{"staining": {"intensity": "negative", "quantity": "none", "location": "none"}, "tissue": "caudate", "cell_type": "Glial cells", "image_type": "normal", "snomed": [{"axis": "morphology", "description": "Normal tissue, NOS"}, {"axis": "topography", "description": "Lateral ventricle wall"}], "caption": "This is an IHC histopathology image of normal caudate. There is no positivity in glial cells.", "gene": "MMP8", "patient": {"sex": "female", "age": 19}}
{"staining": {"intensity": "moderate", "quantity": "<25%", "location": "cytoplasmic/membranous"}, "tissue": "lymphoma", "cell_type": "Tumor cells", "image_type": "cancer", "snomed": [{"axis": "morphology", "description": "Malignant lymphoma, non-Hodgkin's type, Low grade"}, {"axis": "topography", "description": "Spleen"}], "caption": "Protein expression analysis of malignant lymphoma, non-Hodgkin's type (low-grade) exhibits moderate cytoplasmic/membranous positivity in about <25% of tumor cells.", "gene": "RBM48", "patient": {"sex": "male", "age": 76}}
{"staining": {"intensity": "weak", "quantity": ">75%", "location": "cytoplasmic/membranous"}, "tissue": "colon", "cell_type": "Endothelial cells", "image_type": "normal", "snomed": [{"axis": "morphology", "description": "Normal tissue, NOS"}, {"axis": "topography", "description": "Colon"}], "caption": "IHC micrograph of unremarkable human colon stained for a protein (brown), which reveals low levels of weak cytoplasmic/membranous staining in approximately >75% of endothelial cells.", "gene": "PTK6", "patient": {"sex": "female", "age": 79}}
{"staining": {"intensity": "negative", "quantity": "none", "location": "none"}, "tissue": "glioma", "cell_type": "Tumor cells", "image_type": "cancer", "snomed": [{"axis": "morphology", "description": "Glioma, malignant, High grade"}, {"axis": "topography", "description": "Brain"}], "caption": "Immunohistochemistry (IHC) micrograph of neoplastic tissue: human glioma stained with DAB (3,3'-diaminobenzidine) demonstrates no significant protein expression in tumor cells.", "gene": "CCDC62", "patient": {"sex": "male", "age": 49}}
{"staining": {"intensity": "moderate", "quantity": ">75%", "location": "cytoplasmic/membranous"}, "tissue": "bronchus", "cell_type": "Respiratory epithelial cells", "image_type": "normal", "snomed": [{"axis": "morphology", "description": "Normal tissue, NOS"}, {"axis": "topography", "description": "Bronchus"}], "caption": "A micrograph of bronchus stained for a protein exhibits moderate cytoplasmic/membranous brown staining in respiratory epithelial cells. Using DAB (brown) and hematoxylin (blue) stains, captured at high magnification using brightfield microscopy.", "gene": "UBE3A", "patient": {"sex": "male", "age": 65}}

▶ _WORK REQUIRED_: Reproduce exactly the lines that run from the start of the records to the line with "micrograph of unremarkable", both included.

▶ _YOUR SOLUTION_:
{"staining": {"intensity": "negative", "quantity": "none", "location": "none"}, "tissue": "caudate", "cell_type": "Glial cells", "image_type": "normal", "snomed": [{"axis": "morphology", "description": "Normal tissue, NOS"}, {"axis": "topography", "description": "Lateral ventricle wall"}], "caption": "This is an IHC histopathology image of normal caudate. There is no positivity in glial cells.", "gene": "MMP8", "patient": {"sex": "female", "age": 19}}
{"staining": {"intensity": "moderate", "quantity": "<25%", "location": "cytoplasmic/membranous"}, "tissue": "lymphoma", "cell_type": "Tumor cells", "image_type": "cancer", "snomed": [{"axis": "morphology", "description": "Malignant lymphoma, non-Hodgkin's type, Low grade"}, {"axis": "topography", "description": "Spleen"}], "caption": "Protein expression analysis of malignant lymphoma, non-Hodgkin's type (low-grade) exhibits moderate cytoplasmic/membranous positivity in about <25% of tumor cells.", "gene": "RBM48", "patient": {"sex": "male", "age": 76}}
{"staining": {"intensity": "weak", "quantity": ">75%", "location": "cytoplasmic/membranous"}, "tissue": "colon", "cell_type": "Endothelial cells", "image_type": "normal", "snomed": [{"axis": "morphology", "description": "Normal tissue, NOS"}, {"axis": "topography", "description": "Colon"}], "caption": "IHC micrograph of unremarkable human colon stained for a protein (brown), which reveals low levels of weak cytoplasmic/membranous staining in approximately >75% of endothelial cells.", "gene": "PTK6", "patient": {"sex": "female", "age": 79}}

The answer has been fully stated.